Le ministère, qui avait obtenu dans le vote de l’adresse une majorité qui dépassait ses espérances, a vu cette majorité s’amincir et presque s’annihiler dans la question des incompatibilités. Elle est tombée brusquement de 84 voix à 8 ; quatre personnes ont décidé la dernière question dans le sens ministériel, et il y a cinq députés sur le banc des ministres. C’est en vain qu’on se flatterait de faire passer ce vote pour un succès, surtout après qu’on a eu soin de dire et de répéter, au sein de la chambre et au dehors, que la proposition n’était, pour l’opposition, qu’un moyen de renverser le cabinet. On a par là donné le droit d’affirmer qu’après tout il s’est trouvé 190 députés qui ne veulent pas du ministère, ou, qui, du moins, ne sont pas disposés à faire le moindre effort, le moindre sacrifice pour le soutenir. Il est des armes, il ne fallait pas l’oublier, qui reviennent blesser le combattant qui en fait usage, lorsqu’elles ne tuent pas son adversaire.

TÂCHES ET EXERCICES:
1. Dans le texte sur la majorité du ministère, de combien de voix à combien cette majorité est-elle tombée lors de la question des incompatibilités ?
2. Poursuivez le texte sur la majorité du ministère après sa dernière phrase.

LISTE DES DONNÉES:
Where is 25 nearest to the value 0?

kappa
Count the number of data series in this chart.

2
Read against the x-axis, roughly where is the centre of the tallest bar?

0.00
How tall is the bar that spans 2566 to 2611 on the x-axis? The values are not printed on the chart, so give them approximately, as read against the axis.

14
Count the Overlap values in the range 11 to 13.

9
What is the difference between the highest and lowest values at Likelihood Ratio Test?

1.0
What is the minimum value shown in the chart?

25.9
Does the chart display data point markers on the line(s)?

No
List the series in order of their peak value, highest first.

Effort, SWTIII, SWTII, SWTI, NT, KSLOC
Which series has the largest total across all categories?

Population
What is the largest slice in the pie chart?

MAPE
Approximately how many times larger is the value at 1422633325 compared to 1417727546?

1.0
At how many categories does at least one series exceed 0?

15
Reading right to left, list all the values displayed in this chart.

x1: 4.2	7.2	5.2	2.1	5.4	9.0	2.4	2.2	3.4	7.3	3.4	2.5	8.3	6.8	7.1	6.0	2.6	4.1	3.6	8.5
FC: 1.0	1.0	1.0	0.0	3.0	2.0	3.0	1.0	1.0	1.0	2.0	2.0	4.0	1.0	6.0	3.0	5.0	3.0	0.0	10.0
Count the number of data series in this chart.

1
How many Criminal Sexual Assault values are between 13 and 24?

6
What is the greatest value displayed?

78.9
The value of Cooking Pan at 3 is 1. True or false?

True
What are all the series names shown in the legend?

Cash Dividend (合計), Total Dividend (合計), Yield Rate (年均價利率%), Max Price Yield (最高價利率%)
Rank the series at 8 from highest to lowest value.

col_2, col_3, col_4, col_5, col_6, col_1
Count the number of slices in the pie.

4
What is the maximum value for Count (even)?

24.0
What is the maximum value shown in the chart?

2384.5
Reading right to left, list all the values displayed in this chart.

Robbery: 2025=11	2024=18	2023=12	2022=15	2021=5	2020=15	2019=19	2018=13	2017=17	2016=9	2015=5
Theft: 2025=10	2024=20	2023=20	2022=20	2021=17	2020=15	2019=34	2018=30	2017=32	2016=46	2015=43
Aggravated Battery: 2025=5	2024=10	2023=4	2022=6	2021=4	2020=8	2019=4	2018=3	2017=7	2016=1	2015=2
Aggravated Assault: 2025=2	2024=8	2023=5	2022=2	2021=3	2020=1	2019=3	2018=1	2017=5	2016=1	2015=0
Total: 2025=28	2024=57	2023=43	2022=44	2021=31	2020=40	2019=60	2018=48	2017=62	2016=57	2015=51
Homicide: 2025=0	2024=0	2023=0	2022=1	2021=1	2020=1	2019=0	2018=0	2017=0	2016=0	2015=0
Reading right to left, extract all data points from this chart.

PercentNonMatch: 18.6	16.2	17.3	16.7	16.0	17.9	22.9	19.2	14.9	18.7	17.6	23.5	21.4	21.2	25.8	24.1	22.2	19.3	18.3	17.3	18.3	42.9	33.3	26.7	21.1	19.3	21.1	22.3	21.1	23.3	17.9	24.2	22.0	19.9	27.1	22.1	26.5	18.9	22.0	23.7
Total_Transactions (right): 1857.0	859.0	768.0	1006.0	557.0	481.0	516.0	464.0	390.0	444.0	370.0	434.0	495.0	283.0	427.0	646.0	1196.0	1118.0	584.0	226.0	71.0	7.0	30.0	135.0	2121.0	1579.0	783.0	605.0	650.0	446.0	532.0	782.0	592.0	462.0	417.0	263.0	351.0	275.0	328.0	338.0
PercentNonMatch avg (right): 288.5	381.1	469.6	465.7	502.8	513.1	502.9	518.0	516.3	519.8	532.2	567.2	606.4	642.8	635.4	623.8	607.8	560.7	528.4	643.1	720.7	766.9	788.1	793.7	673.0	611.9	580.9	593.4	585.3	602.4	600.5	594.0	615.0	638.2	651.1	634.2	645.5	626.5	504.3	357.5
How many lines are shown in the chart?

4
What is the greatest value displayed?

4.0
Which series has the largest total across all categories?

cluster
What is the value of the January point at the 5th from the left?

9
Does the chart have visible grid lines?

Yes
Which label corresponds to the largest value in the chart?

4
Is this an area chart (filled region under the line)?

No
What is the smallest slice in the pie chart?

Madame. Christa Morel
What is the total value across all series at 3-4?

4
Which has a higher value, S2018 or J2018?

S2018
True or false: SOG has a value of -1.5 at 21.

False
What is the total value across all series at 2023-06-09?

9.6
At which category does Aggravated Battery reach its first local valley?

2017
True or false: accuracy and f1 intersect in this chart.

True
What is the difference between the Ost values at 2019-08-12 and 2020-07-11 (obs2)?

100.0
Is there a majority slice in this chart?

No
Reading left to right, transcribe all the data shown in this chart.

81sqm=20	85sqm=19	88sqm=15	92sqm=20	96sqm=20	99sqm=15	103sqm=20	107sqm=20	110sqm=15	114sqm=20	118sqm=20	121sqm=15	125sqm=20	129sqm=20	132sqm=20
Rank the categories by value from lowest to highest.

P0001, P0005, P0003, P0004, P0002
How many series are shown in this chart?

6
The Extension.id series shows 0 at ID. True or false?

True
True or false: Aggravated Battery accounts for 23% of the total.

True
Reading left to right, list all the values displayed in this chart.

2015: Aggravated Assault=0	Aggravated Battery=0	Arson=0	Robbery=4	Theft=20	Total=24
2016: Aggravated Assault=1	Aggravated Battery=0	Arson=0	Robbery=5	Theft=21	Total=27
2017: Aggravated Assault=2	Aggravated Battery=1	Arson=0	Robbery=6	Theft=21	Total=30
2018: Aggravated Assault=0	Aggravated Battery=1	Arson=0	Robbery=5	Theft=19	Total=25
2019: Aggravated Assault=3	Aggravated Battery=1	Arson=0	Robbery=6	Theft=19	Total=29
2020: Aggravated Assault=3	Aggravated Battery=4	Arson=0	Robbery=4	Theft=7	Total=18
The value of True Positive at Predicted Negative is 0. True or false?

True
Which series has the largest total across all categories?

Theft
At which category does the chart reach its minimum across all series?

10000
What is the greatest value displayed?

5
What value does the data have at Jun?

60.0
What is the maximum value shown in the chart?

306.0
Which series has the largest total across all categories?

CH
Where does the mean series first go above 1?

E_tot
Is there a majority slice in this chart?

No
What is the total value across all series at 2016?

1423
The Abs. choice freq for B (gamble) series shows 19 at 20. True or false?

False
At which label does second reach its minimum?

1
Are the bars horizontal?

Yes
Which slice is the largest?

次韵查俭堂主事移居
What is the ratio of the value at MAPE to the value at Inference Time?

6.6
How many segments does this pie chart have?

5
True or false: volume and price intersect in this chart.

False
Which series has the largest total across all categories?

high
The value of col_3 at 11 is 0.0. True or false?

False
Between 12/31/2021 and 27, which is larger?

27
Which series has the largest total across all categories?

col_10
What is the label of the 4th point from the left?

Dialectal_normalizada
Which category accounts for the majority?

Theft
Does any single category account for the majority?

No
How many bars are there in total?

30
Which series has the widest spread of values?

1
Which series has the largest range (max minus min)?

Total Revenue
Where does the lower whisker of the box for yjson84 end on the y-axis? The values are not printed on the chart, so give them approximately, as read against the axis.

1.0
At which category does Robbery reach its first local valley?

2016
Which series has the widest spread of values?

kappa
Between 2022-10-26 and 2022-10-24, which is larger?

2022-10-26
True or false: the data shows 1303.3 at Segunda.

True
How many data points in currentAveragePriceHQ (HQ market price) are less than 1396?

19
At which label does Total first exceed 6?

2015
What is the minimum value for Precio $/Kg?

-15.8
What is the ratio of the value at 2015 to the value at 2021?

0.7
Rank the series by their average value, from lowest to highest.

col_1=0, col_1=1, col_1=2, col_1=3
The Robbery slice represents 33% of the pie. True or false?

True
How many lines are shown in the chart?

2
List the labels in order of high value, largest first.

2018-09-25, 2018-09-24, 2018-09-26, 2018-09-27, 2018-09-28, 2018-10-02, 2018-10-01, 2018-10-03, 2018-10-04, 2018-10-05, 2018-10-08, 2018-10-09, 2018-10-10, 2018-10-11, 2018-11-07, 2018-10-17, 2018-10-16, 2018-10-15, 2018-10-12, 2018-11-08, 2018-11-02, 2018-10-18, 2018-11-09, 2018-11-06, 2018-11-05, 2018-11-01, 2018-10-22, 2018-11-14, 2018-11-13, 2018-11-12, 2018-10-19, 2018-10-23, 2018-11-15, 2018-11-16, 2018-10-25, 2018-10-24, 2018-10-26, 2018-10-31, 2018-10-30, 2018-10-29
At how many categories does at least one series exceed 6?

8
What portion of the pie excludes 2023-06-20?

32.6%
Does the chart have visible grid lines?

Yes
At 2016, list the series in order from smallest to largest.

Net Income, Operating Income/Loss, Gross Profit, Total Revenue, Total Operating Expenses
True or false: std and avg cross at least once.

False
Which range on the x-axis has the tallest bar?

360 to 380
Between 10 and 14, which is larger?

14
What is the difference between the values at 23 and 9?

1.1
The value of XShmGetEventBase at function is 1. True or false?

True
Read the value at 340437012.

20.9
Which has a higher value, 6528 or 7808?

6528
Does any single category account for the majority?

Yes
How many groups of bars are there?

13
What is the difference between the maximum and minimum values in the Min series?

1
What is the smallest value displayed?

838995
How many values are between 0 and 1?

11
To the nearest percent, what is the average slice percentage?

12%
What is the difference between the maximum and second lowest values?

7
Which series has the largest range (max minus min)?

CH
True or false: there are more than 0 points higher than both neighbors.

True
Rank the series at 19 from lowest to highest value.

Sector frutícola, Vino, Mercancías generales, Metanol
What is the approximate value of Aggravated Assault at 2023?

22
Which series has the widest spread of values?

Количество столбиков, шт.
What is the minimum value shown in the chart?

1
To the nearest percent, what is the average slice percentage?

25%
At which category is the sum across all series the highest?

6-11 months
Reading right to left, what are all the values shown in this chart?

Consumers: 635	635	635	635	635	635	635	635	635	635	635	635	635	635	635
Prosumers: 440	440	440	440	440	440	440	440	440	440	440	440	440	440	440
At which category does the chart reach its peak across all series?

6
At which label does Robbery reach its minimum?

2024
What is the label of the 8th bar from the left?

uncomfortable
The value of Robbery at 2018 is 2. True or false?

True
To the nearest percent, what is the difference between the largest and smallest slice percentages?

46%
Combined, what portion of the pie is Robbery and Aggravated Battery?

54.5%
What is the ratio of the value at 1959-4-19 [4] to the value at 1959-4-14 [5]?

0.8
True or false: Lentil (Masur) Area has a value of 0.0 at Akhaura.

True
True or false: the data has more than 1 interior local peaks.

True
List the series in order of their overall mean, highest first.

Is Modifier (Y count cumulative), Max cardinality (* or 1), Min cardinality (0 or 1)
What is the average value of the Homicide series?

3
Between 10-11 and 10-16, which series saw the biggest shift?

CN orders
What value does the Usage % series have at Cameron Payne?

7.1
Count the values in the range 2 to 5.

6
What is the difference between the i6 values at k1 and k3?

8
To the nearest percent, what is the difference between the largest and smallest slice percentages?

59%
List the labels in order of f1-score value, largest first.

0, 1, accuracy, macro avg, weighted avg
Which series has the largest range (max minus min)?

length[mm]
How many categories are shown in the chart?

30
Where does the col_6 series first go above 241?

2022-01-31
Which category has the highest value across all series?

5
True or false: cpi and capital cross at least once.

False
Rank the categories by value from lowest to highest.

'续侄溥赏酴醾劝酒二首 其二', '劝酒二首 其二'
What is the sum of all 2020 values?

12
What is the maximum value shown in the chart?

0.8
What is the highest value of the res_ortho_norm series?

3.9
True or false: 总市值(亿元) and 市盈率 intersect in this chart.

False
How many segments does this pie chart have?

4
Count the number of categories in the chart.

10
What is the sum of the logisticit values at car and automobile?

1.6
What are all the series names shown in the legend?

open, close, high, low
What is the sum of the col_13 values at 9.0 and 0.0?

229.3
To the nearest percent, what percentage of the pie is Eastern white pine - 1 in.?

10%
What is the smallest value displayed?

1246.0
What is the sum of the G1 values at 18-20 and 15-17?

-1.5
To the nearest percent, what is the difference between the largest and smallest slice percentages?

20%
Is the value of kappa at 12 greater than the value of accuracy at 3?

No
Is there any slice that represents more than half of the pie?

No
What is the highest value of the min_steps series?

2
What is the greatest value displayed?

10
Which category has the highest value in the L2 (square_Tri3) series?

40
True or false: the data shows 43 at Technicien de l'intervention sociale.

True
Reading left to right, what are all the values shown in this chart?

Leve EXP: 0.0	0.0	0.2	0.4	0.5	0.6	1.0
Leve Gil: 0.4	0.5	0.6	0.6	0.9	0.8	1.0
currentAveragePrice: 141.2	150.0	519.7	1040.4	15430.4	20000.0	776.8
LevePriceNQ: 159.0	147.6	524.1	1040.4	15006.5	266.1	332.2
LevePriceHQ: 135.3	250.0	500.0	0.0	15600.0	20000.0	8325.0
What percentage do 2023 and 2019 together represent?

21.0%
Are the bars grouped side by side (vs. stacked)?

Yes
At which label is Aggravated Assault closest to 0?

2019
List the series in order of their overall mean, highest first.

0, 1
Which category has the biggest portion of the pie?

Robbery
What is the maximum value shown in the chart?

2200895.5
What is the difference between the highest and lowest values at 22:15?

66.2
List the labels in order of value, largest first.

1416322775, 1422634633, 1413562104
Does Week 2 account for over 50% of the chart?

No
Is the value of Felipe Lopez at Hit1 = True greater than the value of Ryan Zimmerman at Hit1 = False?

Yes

RÉSULTATS:
1. Elle est tombée de 84 voix à 8.

2.
Le vote de l’adresse avait produit une illusion. Les 84 voix n’étaient pas l’expression sincère d’une majorité ministérielle. Il fallait en déduire les membres du centre gauche qui n’adhèrent au cabinet qu’avec des réserves et en vertu d’une alliance qui n’a pas été l’objet d’une stipulation solennelle et irrévocable. Il fallait en déduire ceux qui se tenaient pour satisfaits au moyen de l’amendement relatif au droit de visite, et qui, sans cet amendement, auraient déposé dans l’urne une boule noire. Enfin il fallait en déduire ceux qui n’ont voté l’adresse qu’afin de ne pas se séparer de la majorité dans ses énergiques protestations contre les émeutes sanglantes de l’an dernier. En soulevant la question du recensement, on avait accru de vingt voix peut-être la majorité ministérielle dans le vote de l’adresse.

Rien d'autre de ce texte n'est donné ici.